According to Khalilov, people in the room had no access to food, and only had access to water from the bathroom basins.
‘It was quite a humiliating experience, and now, when faced with such an inexplicable attitude and distrust, it is a little scary.’
According to Ibragim Umarkhadzhiev, a Chechen businessman who was travelling with his son and nephews to Georgia, Room 222 was a mainstay of the border checkpoint, and was always dedicated to questioning visiting residents of the North Caucasus.
‘I observed this attitude towards the North Caucasians on my previous trips to Georgia after the opening of free entry after the pandemic’, he told OC Media.
At the time, Umarkhadzhiev recalled, it was a relatively easier process, involving a standard background check that lasted a few minutes.
He said that all North Caucasus natives were divided into groups and lists awaiting questioning in Room 222; he and his relatives were on the 92nd list.
As many North Caucasian spent days stuck in the Neutral Zone, Vayfond, a Chechen human rights organisation, launched a campaign to provide food and water for those stranded.
‘A person has the right to ask for asylum and must be heard’, the organisation told OC Media.
They accused Georgia of turning away refugees, not giving entry to people claiming that they were at risk because they opposed the current government in Chechnya.
‘A civilised country should provide asylum if it is acting in the spirit of the universal declaration of human rights.’
A protest also took place in Tbilisi, organised by a group of young activists from Georgia’s Pankisi Valley
The protest, primarily attended by Kist (a Chechen subethnos living in Pankisi) and Circassian activists, took place in front of the parliament building.
Shmagi Sakharadze, one of the organisers of the protests, said that Georgia should, in fact, treat residents of the North Caucasus more favourably than Russians from other parts of the country, not less so.
‘I believe that Caucasians should not be impeded from arriving in Georgia. Look at today’s rally, there are [slogans saying] “no to mobilisation” and “no to discrimination”’.
‘I believe that Caucasians should not go to Putin’s war in Ukraine as cannon fodder and also, they should not face problems when crossing the Georgian border. I think that the entire Caucasus [region] — be it Tskhinvali or Sokhumi, or the North Caucasus — is occupied,’ says Samkharadze.
On 29 September, Ukrainian President Volodymyr Zelensky issued a video address similarly suggesting North Caucasian unity against the Russian invasion of Ukraine, urging people of the North Caucasus to do what they could to avoid participating in Russia’s ‘disgraceful war’.
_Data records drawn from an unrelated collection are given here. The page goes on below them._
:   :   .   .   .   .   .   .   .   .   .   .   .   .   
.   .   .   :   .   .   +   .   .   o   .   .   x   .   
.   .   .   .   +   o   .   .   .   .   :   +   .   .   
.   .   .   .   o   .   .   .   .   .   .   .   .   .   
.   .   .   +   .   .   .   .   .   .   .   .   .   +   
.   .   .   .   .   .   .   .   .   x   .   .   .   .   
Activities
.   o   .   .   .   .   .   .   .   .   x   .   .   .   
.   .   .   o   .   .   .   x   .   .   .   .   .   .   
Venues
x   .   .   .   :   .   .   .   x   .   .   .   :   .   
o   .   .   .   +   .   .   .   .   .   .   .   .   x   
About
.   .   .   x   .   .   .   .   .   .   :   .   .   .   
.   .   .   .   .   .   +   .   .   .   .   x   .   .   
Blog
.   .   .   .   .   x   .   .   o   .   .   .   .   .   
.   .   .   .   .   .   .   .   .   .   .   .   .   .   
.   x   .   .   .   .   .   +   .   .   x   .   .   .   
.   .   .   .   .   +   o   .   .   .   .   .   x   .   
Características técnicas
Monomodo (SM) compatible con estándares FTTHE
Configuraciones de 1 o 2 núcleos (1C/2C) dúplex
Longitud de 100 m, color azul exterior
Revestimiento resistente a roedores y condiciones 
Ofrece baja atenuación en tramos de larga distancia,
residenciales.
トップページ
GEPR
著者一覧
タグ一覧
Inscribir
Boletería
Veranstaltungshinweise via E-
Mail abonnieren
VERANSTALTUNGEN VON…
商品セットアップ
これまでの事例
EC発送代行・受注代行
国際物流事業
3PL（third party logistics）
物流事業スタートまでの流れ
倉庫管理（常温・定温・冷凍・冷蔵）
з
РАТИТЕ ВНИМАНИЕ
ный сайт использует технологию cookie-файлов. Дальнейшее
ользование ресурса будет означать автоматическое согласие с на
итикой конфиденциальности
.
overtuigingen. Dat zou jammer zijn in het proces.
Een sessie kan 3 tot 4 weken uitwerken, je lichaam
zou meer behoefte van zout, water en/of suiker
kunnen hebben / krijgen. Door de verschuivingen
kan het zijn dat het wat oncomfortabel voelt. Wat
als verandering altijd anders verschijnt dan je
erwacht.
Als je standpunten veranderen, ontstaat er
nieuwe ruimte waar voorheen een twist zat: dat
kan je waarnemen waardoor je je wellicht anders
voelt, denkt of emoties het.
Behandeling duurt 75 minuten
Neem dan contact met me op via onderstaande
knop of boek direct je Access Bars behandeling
‘Daghestanis don’t have to die in Ukraine. [Neither do] Chechens, Ingush, Ossetians, Circassians, or any other people who came under the Russian flag’.
Stuck outside Room 222, Umarkhadzhiev also did not sit idly. He instructed one of his nephews, Timur, who holds Belgian citizenship, to contact the Belgian consulate in Tbilisi for help. Then, he instructed his son to find other people with dual citizenship in the hall, whom he helped write appeals to several embassies.
Umarkhadzhiev and Timur also wrote a petition to the European Parliament, the UN, and several other international organisations.
‘[Then], everything started to stir’, the businessman says, as people finally were being allowed entry into Georgia.